La del martes en el Congreso del Estado a mediodía, no fue sólo una serenata para halagar a una dama por su cumpleaños. Si se acepta la actitud y las palabras que deslizó la beneficiaria, al momento en que escuchaba a los mariachis, debemos entender que ese inesperado evento en plena hora de trabajo legislativo, se trató de un ruego melodioso a su persona que le hace un ardoroso enamorado.

Pero si atendemos a que los reclamos amorosos suelen darse en otros escenarios más privados y a hora distinta, el inusitado hecho, que coincidía con la sesión legislativa, da a pensar que tuvo motivaciones diferentes. También demuestra que la institución legisladora está convertida en auténtico lugar de espectáculos, como lo aceptó la propia presidenta de la Honorable Legislatura el 28 de febrero pasado, cuando molesta por una bochornosa situación, exaltada gritó desde lo alto de la tribuna: “¡Vamos a acabar con este pinche circo!”

La promesa-amenaza nunca fue cumplida por Elisa Manterola, en ese tiempo, mimada y poderosa diputada. El circo nunca acabó y quizá no acabe. Si enumeramos las constantes escaramuzas y despropósitos originados por varios de los nóveles diputados, comprobamos que ha sido el Congreso estatal, la instancia más socorrida en esta administración de gobierno, para amenizar escándalos circenses y distraer a los veracruzanos.

Porque no se puede negar que el circo vive a todo lo que da, mientras los problemas y los mediocres resultados institucionales continúan implacables, afectando al gobernador Yunes Linares y su proyecto sucesorio.

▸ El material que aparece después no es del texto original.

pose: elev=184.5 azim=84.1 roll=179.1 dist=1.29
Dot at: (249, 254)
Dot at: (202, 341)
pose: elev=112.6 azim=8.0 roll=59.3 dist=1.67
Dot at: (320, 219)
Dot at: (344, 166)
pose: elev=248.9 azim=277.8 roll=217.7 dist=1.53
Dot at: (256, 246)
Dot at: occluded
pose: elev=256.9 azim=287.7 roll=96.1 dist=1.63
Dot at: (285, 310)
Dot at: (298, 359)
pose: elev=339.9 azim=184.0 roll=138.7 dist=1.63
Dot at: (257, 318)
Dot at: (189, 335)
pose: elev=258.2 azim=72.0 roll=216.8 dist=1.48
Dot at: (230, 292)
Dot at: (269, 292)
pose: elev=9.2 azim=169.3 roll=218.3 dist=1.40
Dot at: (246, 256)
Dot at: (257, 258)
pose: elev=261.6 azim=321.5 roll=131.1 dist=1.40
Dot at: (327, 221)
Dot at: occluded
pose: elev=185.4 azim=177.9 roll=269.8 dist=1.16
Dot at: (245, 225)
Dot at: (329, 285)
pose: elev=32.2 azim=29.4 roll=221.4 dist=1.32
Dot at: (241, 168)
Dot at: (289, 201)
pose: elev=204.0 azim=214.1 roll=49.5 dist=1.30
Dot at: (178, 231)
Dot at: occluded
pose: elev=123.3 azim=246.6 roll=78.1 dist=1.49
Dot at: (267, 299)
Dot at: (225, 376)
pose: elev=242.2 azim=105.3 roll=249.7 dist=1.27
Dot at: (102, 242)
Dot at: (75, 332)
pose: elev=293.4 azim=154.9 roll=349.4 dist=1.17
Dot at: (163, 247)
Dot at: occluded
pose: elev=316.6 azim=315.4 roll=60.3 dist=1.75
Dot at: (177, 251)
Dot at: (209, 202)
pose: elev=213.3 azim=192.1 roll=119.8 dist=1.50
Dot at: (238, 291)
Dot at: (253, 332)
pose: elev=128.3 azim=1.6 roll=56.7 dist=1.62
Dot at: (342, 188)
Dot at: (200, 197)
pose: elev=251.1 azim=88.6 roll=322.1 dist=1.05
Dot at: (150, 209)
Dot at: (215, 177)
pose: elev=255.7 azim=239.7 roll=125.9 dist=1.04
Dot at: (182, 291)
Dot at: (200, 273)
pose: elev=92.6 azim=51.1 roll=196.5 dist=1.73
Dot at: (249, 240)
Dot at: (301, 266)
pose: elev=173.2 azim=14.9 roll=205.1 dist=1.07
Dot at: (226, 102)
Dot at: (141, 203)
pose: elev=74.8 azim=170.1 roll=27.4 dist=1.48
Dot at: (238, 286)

Uno de esos eventos distractores fue precisamente la etapa de penuria que vivió la legisladora beneficiada con el agasajo musical de anteayer. Por alzar la voz en temas que a ella no cuadraron, fue vapuleada hace algunos meses en medios y redes sociales, calificándola como una persona de pocos valores y capacidades.

Y si buscamos otra interpretación sobre la ruidosa serenata, pudiera ser que esta hubiera sido ideada y pagada, también, con el fin de avisarle a Marijose Gamboa que ya fue totalmente perdonada por el que lleva el mando en Veracruz. Es decir, las canciones llevaron un cariñoso mensaje de que acabó la pena que le impusieron por habladora e indisciplinada. Eso sí, tenemos que reconocer que ese vernáculo distractor en el palacio legislativo mostró la simpatía popular que tiene esta joven comunicadora y legisladora.

Pero en estos esquemas poco juiciosos para la distracción del pueblo, elaborados por los jóvenes valores políticos del panismo-perredismo y su jefe máximo, la serenata constituyó la apoteosis. Porque para el circo y sus pistas en el Congreso, se ha utilizado de todo, hasta de los reconocimientos -ahora detestados- que se otorgaron a dos valiosos y valientes colectivos, a los que se premió con la medalla Ruíz Cortines en diciembre pasado.

Para ese fin también utilizaron el tema de las vaquillas y los gallos, que por poco, se convierte en relajada ley contra los animales. O la boda del diputado panúquense que tuvo los fondos suficientes para ir a Cancún a contraer matrimonio, y que contó con suficientes legisladores acompañantes, enlace que no pudo eclipsar ni una sesión programada, ni tampoco la atrevida luna que cubrió el sol este lunes.

Al final del día, sean reconocimientos oficiales, defensas sin sustento, decretos financieros fuera de ley, intentos para legislar vaquillas y gallos, bodas de muchachos o serenatas a legisladoras, todo vale, si sirve para ocultar a un gobierno de pena y en pena o para distraer a una sociedad angustiada, perseguida y hartada por la delincuencia.